An all out trade war?
In the pages of Sea Breezes I have written countless times about the importance of shipping to world trade, and often mentioned the impact of global political and economic trends and unforeseen events on the health of the shipping industry.
As this edition of Sea Breezes went to print, world news was dominated by concerns of a full scale trade war between the US and China, with China announcing tariffs of up to 25% on some US imports – this in response to the widely publicised tariffs on steel and aluminium announced by President Trump earlier in March.
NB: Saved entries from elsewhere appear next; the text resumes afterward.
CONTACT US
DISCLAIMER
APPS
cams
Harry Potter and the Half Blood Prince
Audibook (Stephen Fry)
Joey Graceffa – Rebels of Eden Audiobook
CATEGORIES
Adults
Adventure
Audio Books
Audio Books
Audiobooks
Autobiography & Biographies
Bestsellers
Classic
It is still less than 18 months since President Trump unexpectedly won the 2016 US election, but it is very clear that he intends to implement some of the most controversial policy commitments he made during the election campaign. In his view, the US needed to react to unfair competition from China’s state-led economy which has eroded American jobs in some key industries. His administration is also seeking to reduce Chinese investment in the US in retaliation for what the White House believes has been years of alleged intellectual property theft, particularly in the communications and technology sectors.
China’s response to apply tariffs to US imports was almost entirely expected; and the Chinese government has made it very clear that although it does not hope to see a trade war, it is “not afraid” of engaging in one. The stage is therefore set for a trade war which could escalate dramatically, with the timing seemingly unhelpful as one would hope that these two world superpowers would be working more closely together to reduce tensions over North Korea and its alleged nuclear programme.
Over 90% of world trade is carried by sea and the China to North America route has some of the highest volumes of containerised cargo. 2017 statistics indicated over $500 billion of Chinese imports to the US, with $130 billion of exports heading in the opposite direction. As the US measures could also affect other trading partners in the Far East and South America, then the potential impact on world shipping and major ports could be significant.
We are all beginning to “expect the unexpected” under this relatively new US administration, and the next episode in this trade war may prove difficult to predict. I am sure that all those involved in the maritime sector will be crossing their fingers that the recent exchanges between the US and China do not escalate into an all-out international trade war.